Loss was shown in the rhythms of Nick Adams footsteps as he returned from war in Hemingway’s Big Two Hearted River and the currents of time running over the stones in Maclean's A River Runs Through it, which ends, “I am haunted by waters.” It’s in the tension and energy of Nick’s movement across and in the landscape and the water running between the fly fishing brothers and Maclean's reflections back on those moments of his youth. In Sam Shepard's plays, Fool for Love and The Late Henry Moss, it is at the edge of his characters consciousness, propelling the dialogue. It is in Marguerite Duras” mirror as she watches herself age in The Lover; the light that enters Rilke’s Panther’s eyes, and so forth.
All of these writers and artists work(ed) with a sense of detachment. Distance draws them closer to their subjects and makes them present. Their quest can be seen, heard, and felt as they look back on it through the window of their parent’s car. The images in their work have Wender’s continuity of movement as they strive for Ezra Pound's fundamental accuracy of statement. Through their spontaneous, truthful fragmentation, like Whitman as interpreted by Deleuze, they become portrayers and conveyors of the best of life and lives in its current landscapes. Or, as Whitman said, “itinerant gladness scatterers” spreading scenes, cases, and sights, each one a granule in a larger evolving, yet to be determined, whole, painted like Cezanne by reaching for a mountain and leaving behind patches of light and dark.
These writers/workers” ethics is in their process as they search for stories, words, and images that ring true with the experience, and invite readers to explore their own experiences with them and move beyond, each new action, image, or glimpse of the work that compels new action at lunch, bedtime, running, playing, working or wherever their relational developmental interactions take them as they try to be with youth and the world, learning and growing together.
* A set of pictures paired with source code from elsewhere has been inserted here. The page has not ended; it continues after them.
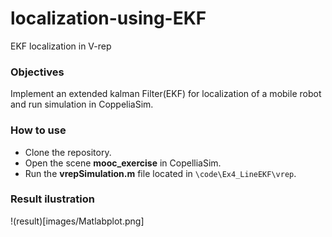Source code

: # localization-using-EKF
EKF localization in V-rep

### Objectives ###
Implement an extended kalman Filter(EKF) for localization of a mobile robot and run simulation in CoppeliaSim.

### How to use ###
* Clone the repository.
* Open the scene **mooc_exercise** in CopelliaSim.
* Run the **vrepSimulation.m** file located in ``\code\Ex4_LineEKF\vrep``.

### Result ilustration ###
!(result)[images/Matlabplot.png]
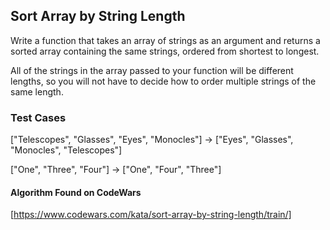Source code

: ## Sort Array by String Length

Write a function that takes an array of strings as an argument and returns a sorted array containing the same strings, ordered from shortest to longest.

All of the strings in the array passed to your function will be different lengths, so you will not have to decide how to order multiple strings of the same length.

### Test Cases

["Telescopes", "Glasses", "Eyes", "Monocles"] -> ["Eyes", "Glasses", "Monocles", "Telescopes"]

["One", "Three", "Four"] -> ["One", "Four", "Three"]


#### Algorithm Found on CodeWars

[https://www.codewars.com/kata/sort-array-by-string-length/train/]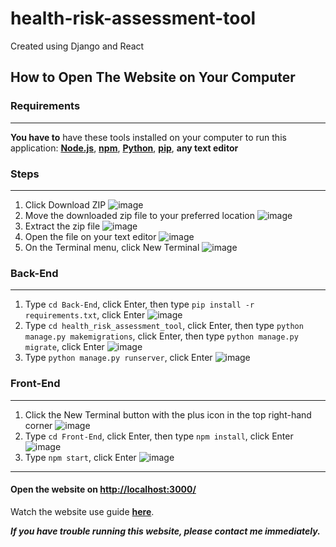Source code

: # health-risk-assessment-tool
Created using Django and React

## How to Open The Website on Your Computer

### Requirements
---
**You have to** have these tools installed on your computer to run this application: [**Node.js**](https://nodejs.org/en/download/package-manager/current), [**npm**](https://docs.npmjs.com/downloading-and-installing-node-js-and-npm), [**Python**](https://www.python.org/downloads/), [**pip**](https://pypi.org/project/pip/), **any text editor**

### Steps
---
1. Click Download ZIP
![image](https://github.com/helenry/health-risk-assessment-tool/assets/67642100/ea1c2509-b701-44f9-8b98-f2e75bfbcb04)
2. Move the downloaded zip file to your preferred location
![image](https://github.com/helenry/health-risk-assessment-tool/assets/67642100/c47475f4-d16e-4425-b5d2-4d039352d3cf)
3. Extract the zip file
![image](https://github.com/helenry/health-risk-assessment-tool/assets/67642100/ea67c690-e27f-4bca-bb27-eb456f87f4af)
4. Open the file on your text editor
![image](https://github.com/helenry/health-risk-assessment-tool/assets/67642100/65a3144c-9c35-4237-b561-f08e00eb5596)
5. On the Terminal menu, click New Terminal
![image](https://github.com/helenry/health-risk-assessment-tool/assets/67642100/300f4135-3a85-4735-b3c4-726cb10d6c5c)

### Back-End
---
1. Type `cd Back-End`, click Enter, then type `pip install -r requirements.txt`, click Enter
![image](https://github.com/helenry/health-risk-assessment-tool/assets/67642100/fe70114e-650f-42d2-a2a6-53f35362cf6f)
2. Type `cd health_risk_assessment_tool`, click Enter, then type `python manage.py makemigrations`, click Enter, then type `python manage.py migrate`, click Enter
![image](https://github.com/helenry/health-risk-assessment-tool/assets/67642100/08f7c4d8-6787-4b79-9a6c-97cad4369a47)
3. Type `python manage.py runserver`, click Enter
![image](https://github.com/helenry/health-risk-assessment-tool/assets/67642100/841a7af5-e56c-4211-a507-0b058faf04f5)

### Front-End
---
1. Click the New Terminal button with the plus icon in the top right-hand corner
![image](https://github.com/helenry/health-risk-assessment-tool/assets/67642100/76d49041-c9cf-4716-a409-119fa26916fd)
2. Type `cd Front-End`, click Enter, then type `npm install`, click Enter
![image](https://github.com/helenry/health-risk-assessment-tool/assets/67642100/5838ad4d-988f-4d74-a804-9e4d85125288)
3. Type `npm start`, click Enter
![image](https://github.com/helenry/health-risk-assessment-tool/assets/67642100/3618abb9-c9be-4db4-ac06-93f7375954ed)

---

#### Open the website on [http://localhost:3000/](http://localhost:3000/)

Watch the website use guide [**here**]().

**_If you have trouble running this website, please contact me immediately._**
In my work with youth workers and troubled youth I see a similar quest in their stories. In my classes we tell our stories with the knowledge that understanding our experiences opens us to the experience of others. We try to paint our pictures and images of thought. This helps us have empathy for one another. Many of them have experienced a considerable amount of loss and death. I find their resilience, vitality, and altruism inspiring. I am amazed by their thirst for life as they struggle to understand their own mortality and feelings of abandonment. This makes them, us real, enmeshed in life sincere about our quest as we move forward without being weighed down by the past, and thus youth are more likely to join us.
I often find myself today as Deleuze suggests, trying to be with, rather than in and of the world of lunch, kickball, listening -
I walk through the tall grass on the banks of the creek, red, black and brown stones scattered on the sandy floor. Memories, like stones, are shifted and polished in currents of time, I tell myself, and keep walking at a steady pace, lost in the rhythm of my gait, my eyes following a piece of driftwood moving downstream while I see youth anew.